■ EXERCISE MATERIALS:
============
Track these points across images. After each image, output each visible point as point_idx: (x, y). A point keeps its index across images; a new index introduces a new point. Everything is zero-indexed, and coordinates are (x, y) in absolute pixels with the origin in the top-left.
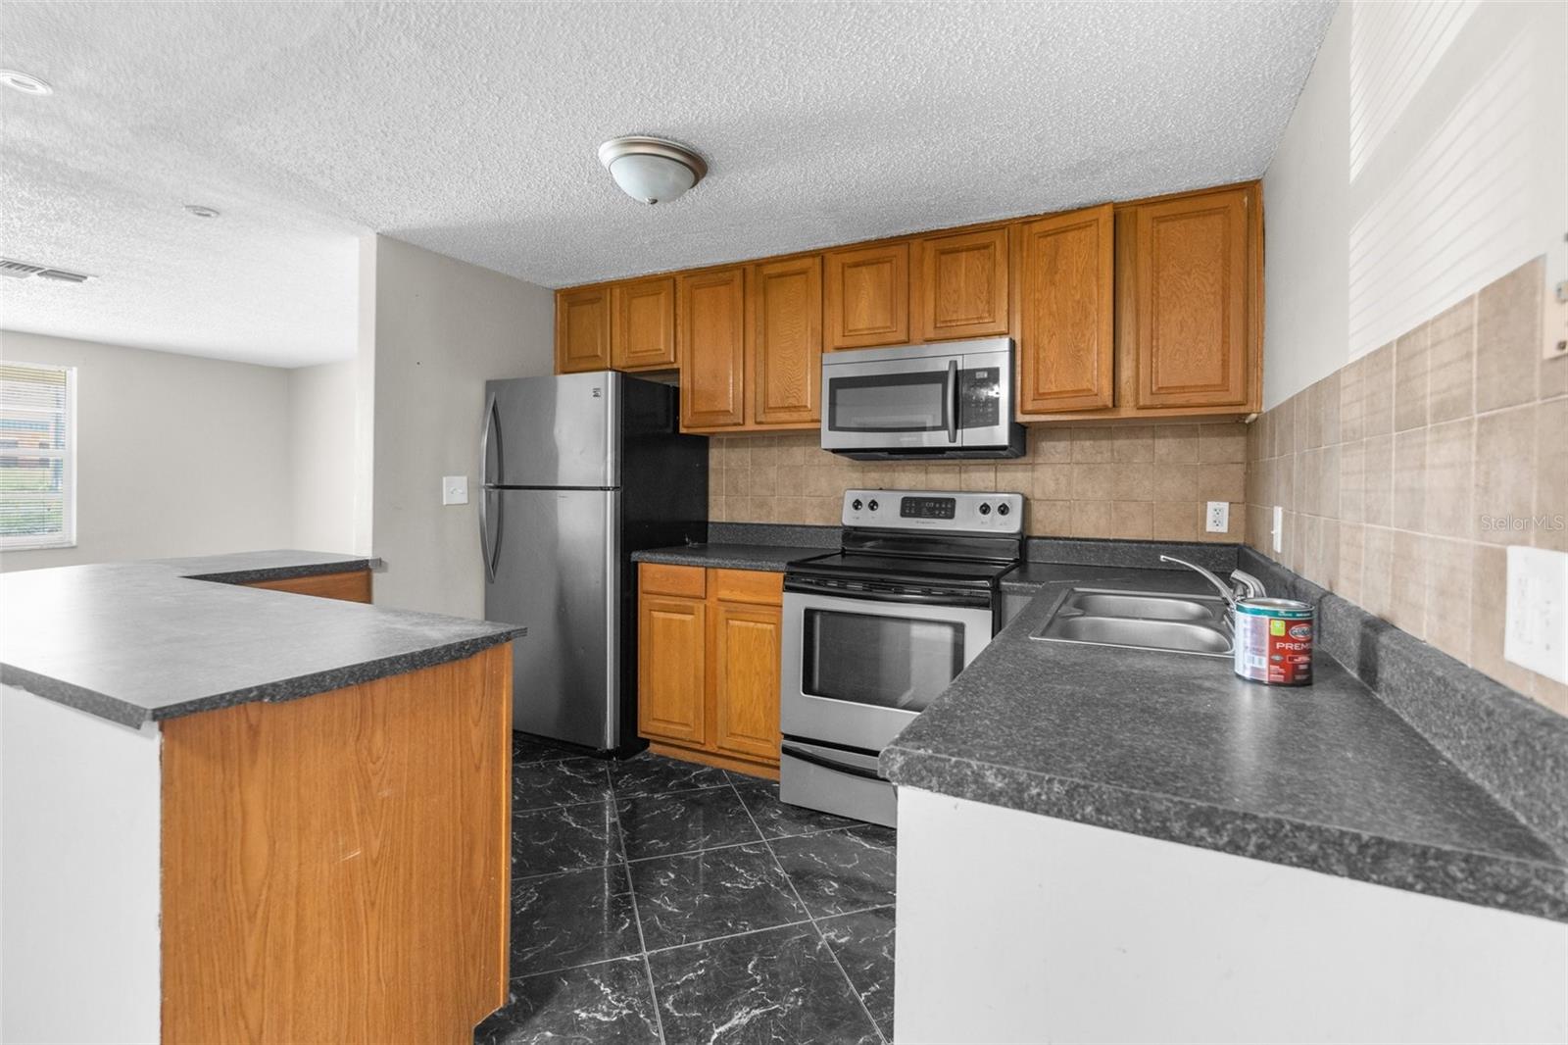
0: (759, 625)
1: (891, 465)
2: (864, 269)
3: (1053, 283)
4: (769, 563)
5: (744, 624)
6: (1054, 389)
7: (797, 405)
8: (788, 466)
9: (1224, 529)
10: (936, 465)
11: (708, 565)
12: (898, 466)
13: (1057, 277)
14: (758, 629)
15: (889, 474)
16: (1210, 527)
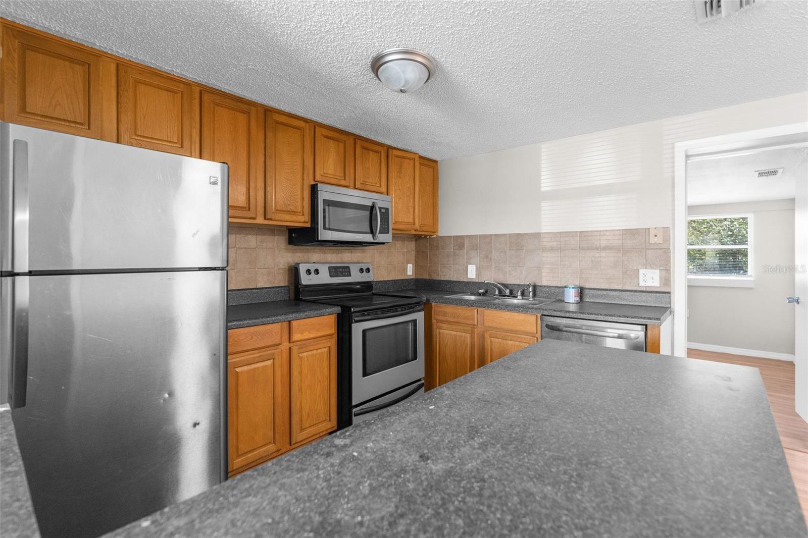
============
■ WHAT THIS TASK INVOLVES:
Copy the part of the data that opens with its first line and closes with the line containing "3: (1053, 283)", swapping "top-left" for "upper-left" and leaving everything else unchanged. Leave the pictures out of your copy.

■ ANSWER TO THE PROBLEM:
Track these points across images. After each image, output each visible point as point_idx: (x, y). A point keeps its index across images; a new index introduces a new point. Everything is zero-indexed, and coordinates are (x, y) in absolute pixels with the origin in the upper-left.
0: (759, 625)
1: (891, 465)
2: (864, 269)
3: (1053, 283)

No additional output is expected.